AIM OF THE EXERCISE
The whole listing below must be printed again exactly, images excluded.
*** Opening EXERCISE DATA ***
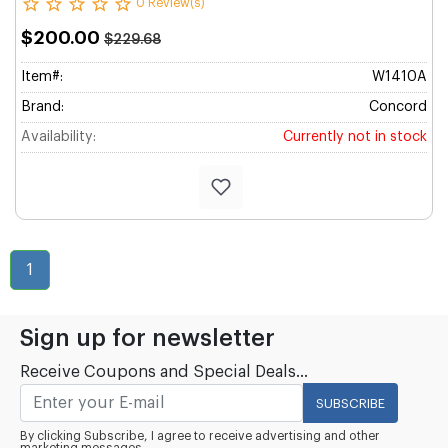
0 Review(s)
$200.00
$229.68
Item#:
W1410A
Brand:
Concord
Availability:
Currently not in stock
1
Sign up for newsletter
Receive Coupons and Special Deals...
SUBSCRIBE
By clicking Subscribe, I agree to receive advertising and other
*** Closing EXERCISE DATA ***
WRITTEN REPLY
0 Review(s)
$200.00
$229.68
Item#:
W1410A
Brand:
Concord
Availability:
Currently not in stock
1
Sign up for newsletter
Receive Coupons and Special Deals...
SUBSCRIBE
By clicking Subscribe, I agree to receive advertising and other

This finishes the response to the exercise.